Jarrones Chinos y limitaciones de
mandato.
El
juego político tras la muerte del dictador Francisco Franco giraban ente la
«ruptura» y la «reforma». Se optó por la fórmula del “atado y bien atado”, por la reforma engalanada con «rupturas
cosméticas».
El
pasado tenía canas y una leyenda de sangre y caos. Los herederos del ayer
dictatorial eran encabezados por el orondo Manuel Fraga, los exiliados de
exterior por el «diablo» Santiago Carrillo y el exilio interior por el afable
Enrique Tierno Galvan. Esas eran figuras apergaminadas, que no se correspondían
con la sociedad del Seiscientos, del consumo de tupperware y de los sueños nórdicos.
España
tenía que salir del ostracismo internacional y quería dar la bienvenida al progreso
– Europa, requería personas que no hubieran participado en la “Guerra”.
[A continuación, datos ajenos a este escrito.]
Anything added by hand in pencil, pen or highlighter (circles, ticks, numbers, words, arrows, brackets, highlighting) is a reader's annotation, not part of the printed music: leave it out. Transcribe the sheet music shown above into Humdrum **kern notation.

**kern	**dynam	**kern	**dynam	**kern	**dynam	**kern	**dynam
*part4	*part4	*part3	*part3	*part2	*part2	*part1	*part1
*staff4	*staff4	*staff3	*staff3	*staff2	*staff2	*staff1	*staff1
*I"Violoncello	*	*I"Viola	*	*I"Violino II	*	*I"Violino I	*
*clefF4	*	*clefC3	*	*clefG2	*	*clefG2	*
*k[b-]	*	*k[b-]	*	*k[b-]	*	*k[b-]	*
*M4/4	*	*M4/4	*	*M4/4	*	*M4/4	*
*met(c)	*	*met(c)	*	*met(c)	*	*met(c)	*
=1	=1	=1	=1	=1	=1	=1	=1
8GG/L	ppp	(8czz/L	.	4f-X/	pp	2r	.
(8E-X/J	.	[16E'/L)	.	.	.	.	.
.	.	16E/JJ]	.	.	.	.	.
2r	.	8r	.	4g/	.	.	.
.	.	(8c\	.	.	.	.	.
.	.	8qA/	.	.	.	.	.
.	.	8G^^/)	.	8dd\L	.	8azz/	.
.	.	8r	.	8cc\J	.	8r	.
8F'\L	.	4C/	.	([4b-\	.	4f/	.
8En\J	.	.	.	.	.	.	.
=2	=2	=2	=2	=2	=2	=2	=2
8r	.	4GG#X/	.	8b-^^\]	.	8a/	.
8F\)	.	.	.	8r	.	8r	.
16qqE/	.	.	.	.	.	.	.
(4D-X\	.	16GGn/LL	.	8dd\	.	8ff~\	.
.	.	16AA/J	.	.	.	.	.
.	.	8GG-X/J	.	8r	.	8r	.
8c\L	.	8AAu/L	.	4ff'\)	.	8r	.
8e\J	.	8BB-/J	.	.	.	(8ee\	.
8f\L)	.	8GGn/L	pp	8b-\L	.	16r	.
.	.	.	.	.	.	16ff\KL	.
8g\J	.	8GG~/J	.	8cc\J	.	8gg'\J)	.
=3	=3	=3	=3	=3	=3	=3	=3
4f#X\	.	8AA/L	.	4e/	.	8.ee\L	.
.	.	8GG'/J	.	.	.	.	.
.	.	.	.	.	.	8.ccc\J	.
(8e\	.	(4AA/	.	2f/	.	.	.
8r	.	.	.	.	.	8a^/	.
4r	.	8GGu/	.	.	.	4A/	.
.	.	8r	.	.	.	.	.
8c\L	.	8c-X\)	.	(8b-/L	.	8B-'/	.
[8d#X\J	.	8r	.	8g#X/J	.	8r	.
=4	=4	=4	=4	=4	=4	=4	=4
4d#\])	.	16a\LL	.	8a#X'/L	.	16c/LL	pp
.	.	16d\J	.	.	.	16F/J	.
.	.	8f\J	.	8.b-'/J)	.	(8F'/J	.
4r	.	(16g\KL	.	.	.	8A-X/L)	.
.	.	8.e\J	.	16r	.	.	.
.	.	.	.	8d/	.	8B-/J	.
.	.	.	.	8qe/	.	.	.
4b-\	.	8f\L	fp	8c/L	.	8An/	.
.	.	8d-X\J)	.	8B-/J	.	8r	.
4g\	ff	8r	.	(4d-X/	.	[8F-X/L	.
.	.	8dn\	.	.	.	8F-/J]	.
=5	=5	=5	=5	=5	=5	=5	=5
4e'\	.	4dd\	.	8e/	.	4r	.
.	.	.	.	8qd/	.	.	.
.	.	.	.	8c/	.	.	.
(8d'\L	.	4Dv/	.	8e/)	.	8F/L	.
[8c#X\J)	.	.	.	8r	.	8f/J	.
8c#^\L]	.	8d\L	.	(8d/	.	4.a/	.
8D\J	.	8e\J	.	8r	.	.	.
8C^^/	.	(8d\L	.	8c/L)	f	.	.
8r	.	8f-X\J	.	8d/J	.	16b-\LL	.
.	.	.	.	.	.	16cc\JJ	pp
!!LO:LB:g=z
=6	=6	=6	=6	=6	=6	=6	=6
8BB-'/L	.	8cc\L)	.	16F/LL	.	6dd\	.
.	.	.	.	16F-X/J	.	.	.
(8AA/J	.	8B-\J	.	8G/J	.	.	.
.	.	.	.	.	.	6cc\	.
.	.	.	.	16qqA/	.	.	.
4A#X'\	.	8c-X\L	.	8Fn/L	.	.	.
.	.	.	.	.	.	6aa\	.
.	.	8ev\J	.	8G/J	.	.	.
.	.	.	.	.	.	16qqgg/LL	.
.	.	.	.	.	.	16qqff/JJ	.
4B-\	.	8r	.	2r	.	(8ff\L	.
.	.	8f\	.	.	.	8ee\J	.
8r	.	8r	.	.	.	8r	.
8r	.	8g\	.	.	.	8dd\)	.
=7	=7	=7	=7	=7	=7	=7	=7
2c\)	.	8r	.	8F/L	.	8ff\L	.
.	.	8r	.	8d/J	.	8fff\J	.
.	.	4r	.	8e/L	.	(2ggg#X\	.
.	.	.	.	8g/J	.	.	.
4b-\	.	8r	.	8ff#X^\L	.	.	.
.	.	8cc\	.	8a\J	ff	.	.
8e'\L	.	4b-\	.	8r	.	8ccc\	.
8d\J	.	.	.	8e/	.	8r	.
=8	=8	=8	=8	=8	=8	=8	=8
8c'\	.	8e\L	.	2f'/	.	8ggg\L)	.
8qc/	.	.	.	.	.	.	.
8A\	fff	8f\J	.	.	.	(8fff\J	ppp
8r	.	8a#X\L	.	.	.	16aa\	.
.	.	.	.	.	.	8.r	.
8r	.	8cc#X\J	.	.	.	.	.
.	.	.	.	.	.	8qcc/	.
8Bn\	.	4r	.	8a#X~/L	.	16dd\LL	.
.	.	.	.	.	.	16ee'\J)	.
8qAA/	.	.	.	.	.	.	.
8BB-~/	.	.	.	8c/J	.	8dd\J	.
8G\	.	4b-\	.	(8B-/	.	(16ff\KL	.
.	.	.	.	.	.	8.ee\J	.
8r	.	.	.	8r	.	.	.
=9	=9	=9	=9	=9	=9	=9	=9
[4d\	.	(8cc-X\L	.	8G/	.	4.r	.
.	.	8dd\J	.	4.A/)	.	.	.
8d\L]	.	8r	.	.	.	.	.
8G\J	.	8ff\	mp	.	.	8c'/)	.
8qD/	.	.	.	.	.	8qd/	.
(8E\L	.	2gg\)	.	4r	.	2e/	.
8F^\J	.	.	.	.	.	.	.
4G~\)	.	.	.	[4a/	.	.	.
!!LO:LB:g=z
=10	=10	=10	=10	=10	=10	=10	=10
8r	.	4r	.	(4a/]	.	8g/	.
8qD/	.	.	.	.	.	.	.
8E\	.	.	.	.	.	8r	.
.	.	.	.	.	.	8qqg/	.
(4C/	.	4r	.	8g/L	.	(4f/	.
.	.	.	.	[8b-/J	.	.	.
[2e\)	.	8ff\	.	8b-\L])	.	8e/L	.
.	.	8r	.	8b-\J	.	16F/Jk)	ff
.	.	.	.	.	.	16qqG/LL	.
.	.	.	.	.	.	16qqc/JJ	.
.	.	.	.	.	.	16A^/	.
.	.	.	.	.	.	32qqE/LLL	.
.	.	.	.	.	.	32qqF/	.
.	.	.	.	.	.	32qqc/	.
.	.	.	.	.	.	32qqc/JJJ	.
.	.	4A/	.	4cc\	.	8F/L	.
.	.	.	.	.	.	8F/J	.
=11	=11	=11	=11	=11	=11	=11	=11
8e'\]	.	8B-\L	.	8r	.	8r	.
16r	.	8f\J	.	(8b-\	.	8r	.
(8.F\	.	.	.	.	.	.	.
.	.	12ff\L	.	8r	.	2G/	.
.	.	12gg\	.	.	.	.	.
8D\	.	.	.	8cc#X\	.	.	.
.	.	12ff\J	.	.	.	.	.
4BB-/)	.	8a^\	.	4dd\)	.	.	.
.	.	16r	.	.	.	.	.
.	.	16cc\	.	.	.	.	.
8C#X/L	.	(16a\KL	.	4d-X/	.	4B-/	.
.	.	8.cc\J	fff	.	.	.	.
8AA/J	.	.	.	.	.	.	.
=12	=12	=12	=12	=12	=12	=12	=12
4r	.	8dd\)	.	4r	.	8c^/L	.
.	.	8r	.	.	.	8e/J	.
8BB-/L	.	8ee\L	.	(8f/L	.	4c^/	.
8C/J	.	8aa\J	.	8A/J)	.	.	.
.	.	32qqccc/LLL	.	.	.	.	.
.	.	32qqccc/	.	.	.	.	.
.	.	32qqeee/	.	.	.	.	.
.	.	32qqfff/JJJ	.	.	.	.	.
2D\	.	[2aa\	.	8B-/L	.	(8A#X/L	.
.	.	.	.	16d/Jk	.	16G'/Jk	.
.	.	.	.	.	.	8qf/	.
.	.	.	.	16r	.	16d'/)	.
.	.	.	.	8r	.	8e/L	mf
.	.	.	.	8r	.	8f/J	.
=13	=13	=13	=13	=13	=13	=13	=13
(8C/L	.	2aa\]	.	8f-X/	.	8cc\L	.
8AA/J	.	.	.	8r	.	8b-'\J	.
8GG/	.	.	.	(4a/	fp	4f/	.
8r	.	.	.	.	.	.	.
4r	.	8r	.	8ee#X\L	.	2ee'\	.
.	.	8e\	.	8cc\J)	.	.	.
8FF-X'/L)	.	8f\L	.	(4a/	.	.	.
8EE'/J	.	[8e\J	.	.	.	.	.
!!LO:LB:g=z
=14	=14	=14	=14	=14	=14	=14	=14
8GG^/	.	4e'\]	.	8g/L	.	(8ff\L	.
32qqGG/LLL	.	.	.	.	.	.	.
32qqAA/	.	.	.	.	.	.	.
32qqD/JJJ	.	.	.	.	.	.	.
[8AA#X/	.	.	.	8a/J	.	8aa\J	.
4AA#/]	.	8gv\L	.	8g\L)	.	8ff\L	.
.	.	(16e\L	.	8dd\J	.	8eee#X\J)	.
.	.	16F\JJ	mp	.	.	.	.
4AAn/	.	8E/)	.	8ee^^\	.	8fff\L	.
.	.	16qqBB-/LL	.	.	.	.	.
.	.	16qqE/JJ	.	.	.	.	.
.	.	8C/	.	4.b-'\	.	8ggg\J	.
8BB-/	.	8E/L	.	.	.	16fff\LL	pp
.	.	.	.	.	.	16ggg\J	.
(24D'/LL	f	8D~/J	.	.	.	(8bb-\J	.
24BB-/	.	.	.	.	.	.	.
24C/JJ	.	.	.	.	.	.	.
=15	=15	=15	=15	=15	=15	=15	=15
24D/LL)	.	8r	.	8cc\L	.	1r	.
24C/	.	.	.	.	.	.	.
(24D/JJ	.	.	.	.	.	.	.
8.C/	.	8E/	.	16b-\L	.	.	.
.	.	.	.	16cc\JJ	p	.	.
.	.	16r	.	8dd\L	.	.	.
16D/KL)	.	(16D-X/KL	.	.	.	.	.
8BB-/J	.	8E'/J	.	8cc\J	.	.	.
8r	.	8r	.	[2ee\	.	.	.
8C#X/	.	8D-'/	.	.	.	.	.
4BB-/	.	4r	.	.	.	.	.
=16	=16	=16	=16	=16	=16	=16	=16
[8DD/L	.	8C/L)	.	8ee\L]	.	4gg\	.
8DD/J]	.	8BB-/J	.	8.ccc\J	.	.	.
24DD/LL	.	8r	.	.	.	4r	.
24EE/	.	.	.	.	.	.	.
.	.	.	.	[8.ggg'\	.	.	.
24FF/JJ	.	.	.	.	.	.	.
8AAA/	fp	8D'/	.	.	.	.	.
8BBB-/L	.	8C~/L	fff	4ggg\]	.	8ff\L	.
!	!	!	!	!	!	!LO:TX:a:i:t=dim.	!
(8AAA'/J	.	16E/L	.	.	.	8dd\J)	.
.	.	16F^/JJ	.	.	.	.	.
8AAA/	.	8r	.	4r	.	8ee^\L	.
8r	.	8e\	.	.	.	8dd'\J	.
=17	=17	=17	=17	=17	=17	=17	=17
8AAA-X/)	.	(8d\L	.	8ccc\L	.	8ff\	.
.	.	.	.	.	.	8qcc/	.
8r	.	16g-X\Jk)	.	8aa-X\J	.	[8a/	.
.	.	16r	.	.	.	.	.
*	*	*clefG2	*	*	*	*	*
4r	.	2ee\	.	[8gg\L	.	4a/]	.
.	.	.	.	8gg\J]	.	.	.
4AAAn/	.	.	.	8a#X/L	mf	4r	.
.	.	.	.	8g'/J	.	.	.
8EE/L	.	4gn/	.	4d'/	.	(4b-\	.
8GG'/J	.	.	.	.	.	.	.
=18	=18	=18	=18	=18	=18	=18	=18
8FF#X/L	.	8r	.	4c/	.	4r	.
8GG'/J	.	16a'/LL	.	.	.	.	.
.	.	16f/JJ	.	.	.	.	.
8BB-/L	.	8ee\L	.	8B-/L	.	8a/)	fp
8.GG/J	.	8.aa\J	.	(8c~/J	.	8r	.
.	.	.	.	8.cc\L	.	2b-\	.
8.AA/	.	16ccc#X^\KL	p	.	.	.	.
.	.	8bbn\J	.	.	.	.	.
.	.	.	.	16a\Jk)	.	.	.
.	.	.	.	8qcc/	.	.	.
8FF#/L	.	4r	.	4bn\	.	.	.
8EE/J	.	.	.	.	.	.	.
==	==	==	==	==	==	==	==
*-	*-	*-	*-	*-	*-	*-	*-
Necesariamente jóvenes entre la treintena y los cuarenta y tantos. Adolfo Suárez
y Felipe González representaban como nadie aquella «generación de consenso».
La «juventud»
como mito redentor de la cultura política ha evolucionado de aquella sociedad
de consumo de masas a esta sociedad de consumidores aislados. Contra la
«dictadura» y la «carnicería», la juventud del ayer, contra la corrupción y las
instituciones superadas, la juventud del hoy. Ése es el mismo mantra.
El
anuncio de no volverse a presentar a las próximas elecciones a la presidencia
de la Junta por J. A. Griñan ha traído a la palestra a una candidata in pectore
de 36 años. Mujer y joven. Nadie se
cuestiona mucho más de su perfil, nadie se pregunta por: ¿Qué renovación puede aportar
esta «alevín» criada en el vivero de la
burocracia del Partido? Es decir, es joven, quizás suficientemente preparada,
pero no trae aire fresco en su currículo ni en sus ideas.
J. A.
Griñan propuso, junto a esta «renovación», la limitación a dos mandatos
consecutivos para la Presidencia de la Junta. Hagamos un cálculo muy simple: si
se agota la actual legislatura, la candidata tendrá 38 años. Si consigue la
jefatura del gobierno durante dos legislaturas consecutivas tendrá 46.
Ahora
pensemos en la tesis de Felipe González: “Los expresidentes somos como los
jarrones chinos, estorbamos en todos sitios”. A este paso la longevidad de los
jarrones chinos será tremenda y nuestra capacidad de producción inaudita,
atendiendo la esperanza de vida. Con 46 años una mujer, la cual sólo ha vivido
del Partido, jubilada y remunerada por el erario público. Indudablemente
podremos montar un sinnúmero de bazares orientales y exportar jarrones hasta a
la propia China.
¿Nadie
se cuestiona que lo importante son las ideas y no el márquetin más simplón de
la eterna adolescencia? La «democracia
alejada» en la que vivimos las españolas y los españoles necesita un cambio
radical, el cual no puede llegar de manos de apparatichiks criados para
controlar y para no cambiar nada.
«Joven»
y «nuevo», «joven» y «diferencial» no son sinónimos.